It's not a car company anymore, it's an energy company... Ahem, I mean self-driving... Er, maybe robots? ... Okay, that not going so well? How about quantum? That's probably a thing, right?
Tesla seems basically priced based on hype, rather than anything relating to its actual business.
It's a cult. Really. This is a stock devoid of any connection to reality, fundamentals, products, anything. All that matters is that Musk is on the nameplate. Do not bet against the ability of people in a cult to remain irrational in the face of overwhelming evidence. Do not touch the cult.
With entities like BlackRock. There is always on which part of money they manage they are simple followers. Index funds simply follow indexes. They can not decide not to invest according to set out rules.
And when you get to active management, those managers might not either be that good. And it works as long as market keeps going up.
Those profits have also gone down; the only year they made lower-but-still-positive profit than 2025 ($3794m) was the first year since their founding in which they made any profit (which was 2020 and $721m).

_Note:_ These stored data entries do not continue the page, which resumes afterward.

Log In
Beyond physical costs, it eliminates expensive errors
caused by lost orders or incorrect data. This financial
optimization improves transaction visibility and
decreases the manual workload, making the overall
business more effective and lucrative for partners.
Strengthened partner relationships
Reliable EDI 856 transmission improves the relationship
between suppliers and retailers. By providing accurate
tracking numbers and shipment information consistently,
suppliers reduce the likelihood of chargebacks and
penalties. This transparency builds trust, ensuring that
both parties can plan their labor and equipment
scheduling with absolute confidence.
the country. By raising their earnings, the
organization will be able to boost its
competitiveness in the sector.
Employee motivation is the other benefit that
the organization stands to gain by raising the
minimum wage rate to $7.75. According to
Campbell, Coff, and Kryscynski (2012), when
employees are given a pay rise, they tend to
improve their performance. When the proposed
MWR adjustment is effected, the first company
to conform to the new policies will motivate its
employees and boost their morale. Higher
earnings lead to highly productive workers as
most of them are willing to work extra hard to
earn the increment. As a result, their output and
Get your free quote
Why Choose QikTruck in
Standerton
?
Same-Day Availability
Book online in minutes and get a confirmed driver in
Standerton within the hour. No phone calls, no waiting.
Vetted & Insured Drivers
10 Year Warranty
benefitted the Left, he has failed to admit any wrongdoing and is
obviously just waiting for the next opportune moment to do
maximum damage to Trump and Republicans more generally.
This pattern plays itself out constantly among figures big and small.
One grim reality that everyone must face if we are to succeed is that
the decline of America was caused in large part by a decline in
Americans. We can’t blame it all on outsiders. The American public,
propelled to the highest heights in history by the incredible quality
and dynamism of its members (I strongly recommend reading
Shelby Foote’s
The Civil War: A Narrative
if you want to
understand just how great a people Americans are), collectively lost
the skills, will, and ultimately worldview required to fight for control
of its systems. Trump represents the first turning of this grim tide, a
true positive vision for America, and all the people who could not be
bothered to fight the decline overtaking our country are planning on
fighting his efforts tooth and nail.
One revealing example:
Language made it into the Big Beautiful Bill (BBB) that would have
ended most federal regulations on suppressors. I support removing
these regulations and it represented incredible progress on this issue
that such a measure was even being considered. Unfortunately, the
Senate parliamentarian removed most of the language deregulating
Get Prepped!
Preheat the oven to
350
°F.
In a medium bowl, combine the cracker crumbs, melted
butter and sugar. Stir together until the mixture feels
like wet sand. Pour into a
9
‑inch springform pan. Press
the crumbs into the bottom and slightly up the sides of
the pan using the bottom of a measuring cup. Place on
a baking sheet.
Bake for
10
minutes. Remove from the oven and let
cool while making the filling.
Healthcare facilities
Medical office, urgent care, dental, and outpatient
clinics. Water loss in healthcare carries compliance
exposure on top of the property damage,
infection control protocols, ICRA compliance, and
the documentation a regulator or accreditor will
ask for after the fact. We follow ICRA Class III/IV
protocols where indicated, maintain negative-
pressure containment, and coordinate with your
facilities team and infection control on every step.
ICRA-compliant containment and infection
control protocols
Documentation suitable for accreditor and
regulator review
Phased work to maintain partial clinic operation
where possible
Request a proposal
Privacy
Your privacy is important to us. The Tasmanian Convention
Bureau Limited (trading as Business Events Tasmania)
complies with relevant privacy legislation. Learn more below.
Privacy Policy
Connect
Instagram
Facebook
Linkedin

Tesla's total profits over its entire existence ($37,883m [0]) is about as much as Musk has personally made by selling Tesla shares ($40bn ish [1]), but of that profit I can find $12.8bn can be attributed to government incentives[2] that have now largely or completely gone away.

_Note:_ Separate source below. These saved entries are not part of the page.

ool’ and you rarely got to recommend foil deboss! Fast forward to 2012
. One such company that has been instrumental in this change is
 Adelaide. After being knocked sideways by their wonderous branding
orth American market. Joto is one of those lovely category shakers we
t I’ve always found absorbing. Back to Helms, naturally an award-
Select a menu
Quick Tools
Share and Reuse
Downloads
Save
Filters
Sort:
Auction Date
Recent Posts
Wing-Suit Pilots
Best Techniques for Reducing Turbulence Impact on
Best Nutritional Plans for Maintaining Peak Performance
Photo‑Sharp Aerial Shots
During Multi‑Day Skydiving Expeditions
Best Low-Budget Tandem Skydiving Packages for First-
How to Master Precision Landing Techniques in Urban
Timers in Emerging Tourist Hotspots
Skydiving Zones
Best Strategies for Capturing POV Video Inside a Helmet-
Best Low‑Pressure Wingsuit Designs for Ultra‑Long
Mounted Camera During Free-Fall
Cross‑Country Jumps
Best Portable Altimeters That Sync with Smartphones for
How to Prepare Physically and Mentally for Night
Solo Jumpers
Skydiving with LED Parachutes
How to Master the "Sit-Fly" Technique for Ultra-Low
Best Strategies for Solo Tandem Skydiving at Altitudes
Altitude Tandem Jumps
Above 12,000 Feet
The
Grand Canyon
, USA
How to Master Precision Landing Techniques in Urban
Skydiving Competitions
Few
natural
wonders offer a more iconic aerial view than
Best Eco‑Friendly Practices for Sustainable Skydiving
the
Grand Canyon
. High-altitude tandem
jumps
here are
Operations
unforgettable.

Not sure what relevance Musk selling shares has to do with profit they've made. That seems completely irrelevant.
That being said, yeah, profits were down a bit but a lot of that was stock compensation and other things. In practical terms they went from a cash position of 36 billion to 44 billion.

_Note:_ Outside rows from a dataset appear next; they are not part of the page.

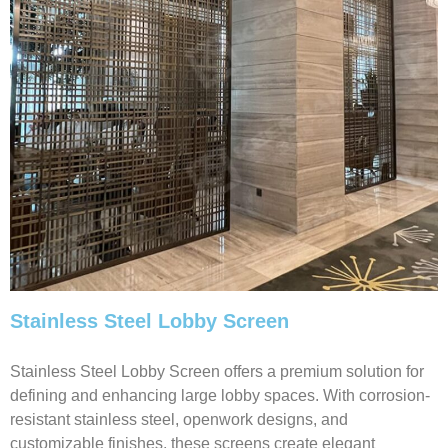
Stainless Steel Lobby Screen
Stainless Steel Lobby Screen offers a premium solution for
defining and enhancing large lobby spaces. With corrosion-
resistant stainless steel, openwork designs, and
customizable finishes, these screens create elegant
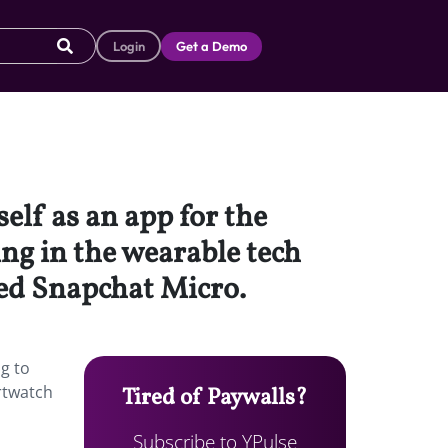
Login
Get a Demo
self as an app for the
ing in the wearable tech
ed Snapchat Micro.
ng to
rtwatch
Tired of Paywalls?
Subscribe to YPulse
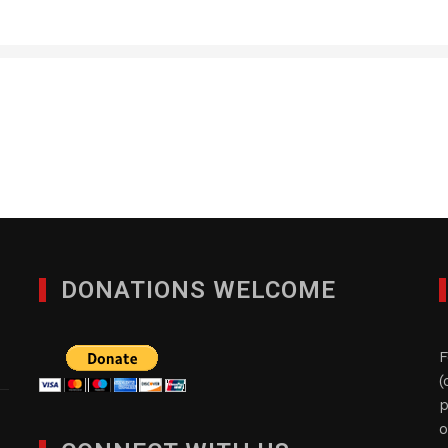
Haremar Plastic Manufa
JANUARY 29, 2012
DONATIONS WELCOME
F
(
p
o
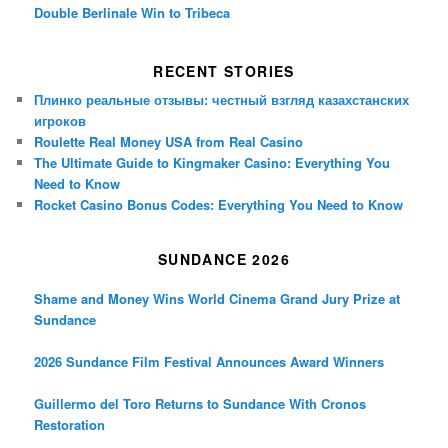
Double Berlinale Win to Tribeca
RECENT STORIES
Плинко реальные отзывы: честный взгляд казахстанских
игроков
Roulette Real Money USA from Real Casino
The Ultimate Guide to Kingmaker Casino: Everything You
Need to Know
Rocket Casino Bonus Codes: Everything You Need to Know
SUNDANCE 2026
Shame and Money Wins World Cinema Grand Jury Prize at
Sundance
2026 Sundance Film Festival Announces Award Winners
Guillermo del Toro Returns to Sundance With Cronos
Restoration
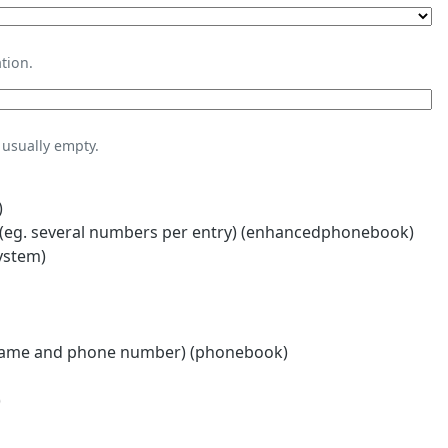
tion.
usually empty.
)
eg. several numbers per entry) (enhancedphonebook)
ystem)
name and phone number) (phonebook)
)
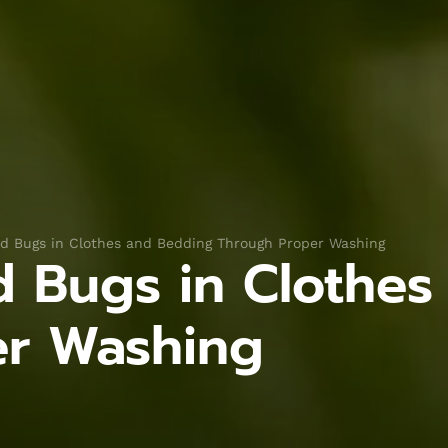
ed Bugs in Clothes and Bedding Through Proper Washing
ed Bugs in Clothe
er Washing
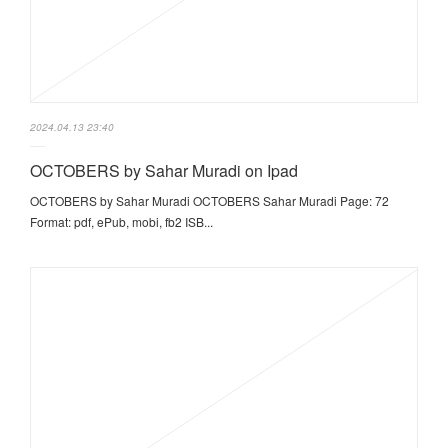
2024.04.13 23:40
OCTOBERS by Sahar Muradi on Ipad
OCTOBERS by Sahar Muradi OCTOBERS Sahar Muradi Page: 72
Format: pdf, ePub, mobi, fb2 ISB...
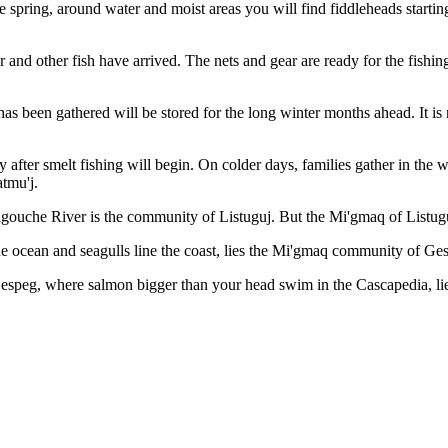
the spring, around water and moist areas you will find fiddleheads start
 and other fish have arrived. The nets and gear are ready for the fishing
 has been gathered will be stored for the long winter months ahead. It i
ly after smelt fishing will begin. On colder days, families gather in th
atmu'j.
gouche River is the community of Listuguj. But the Mi'gmaq of Listuguj
 ocean and seagulls line the coast, lies the Mi'gmaq community of Ge
Gespeg, where salmon bigger than your head swim in the Cascapedia, 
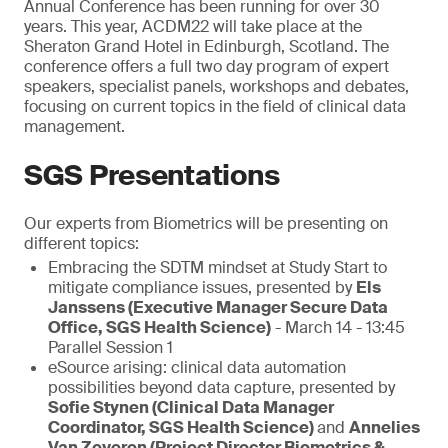
Annual Conference has been running for over 30
years. This year, ACDM22 will take place at the
Sheraton Grand Hotel in Edinburgh, Scotland. The
conference offers a full two day program of expert
speakers, specialist panels, workshops and debates,
focusing on current topics in the field of clinical data
management.
SGS Presentations
Our experts from Biometrics will be presenting on
different topics:
Embracing the SDTM mindset at Study Start to
mitigate compliance issues, presented by
Els
Janssens (Executive Manager Secure Data
Office, SGS Health Science)
- March 14 - 13:45
Parallel Session 1
eSource arising: clinical data automation
possibilities beyond data capture, presented by
Sofie Stynen (Clinical Data Manager
Coordinator, SGS Health Science)
and
Annelies
Van Zeveren (Project Director Biometrics &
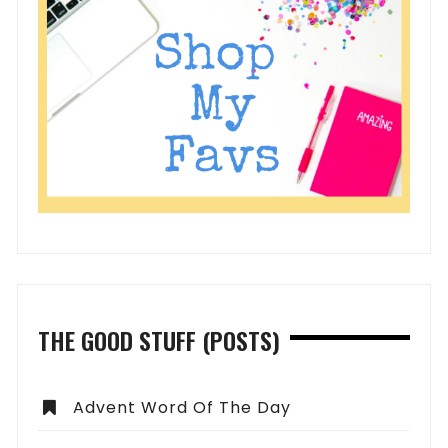
THE GOOD STUFF (POSTS)
Advent Word Of The Day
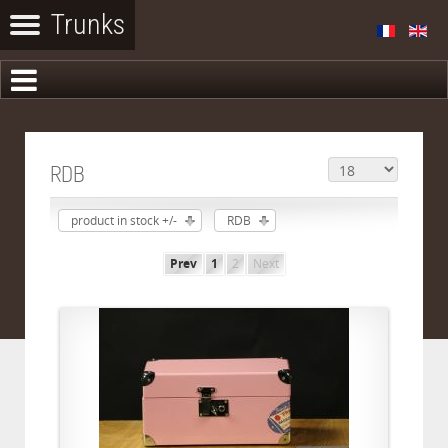
RDB
product in stock +/-
RDB
Prev
1
2
Next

They are in a phenomenal position financially as they have very little debt. By comparison GM made 2.7 billion and Stellantis lost 20 billion.
Tesla is in such a great cash position that Apple only has about 10 billion more than them in cash.
> Not sure what relevance Musk selling shares has to do with profit they've made. That seems completely irrelevant.
Selling shares for more than the company made in its entire existence, demonstrates the shares are overvalued.
> By comparison GM made 2.7 billion and Stellantis lost 20 billion.
2.7/3.7 = 0.73; GM's market cap is $77.67bn, using them as your framing of the problem gets you to a Tesla market cap of $106.40bn, not their actual ~$1.5T.
And Toyota made 40-45 billion USD profit for each of the last few years, i.e. more than Tesla in its lifetime, while having a market cap that's currently $316.8bn.
Telsa, market cap $1551bn, about 5x that of a company which makes more each year than it did in total, is overpriced. Especially given how harshly both Tesla's profits and sales are declining even in otherwise growing markets.
Telsa could shift the decimal point on its market cap one place and still be overpriced.
Given what they are as a business, they are not in "a phenomenal position financially", they are in an OK position for a normal boring traditional car company and a terrible one for a trillion-dollar market cap club company.
(Numbers from companiesmarketcap.com, in case anyone complains those are out of date).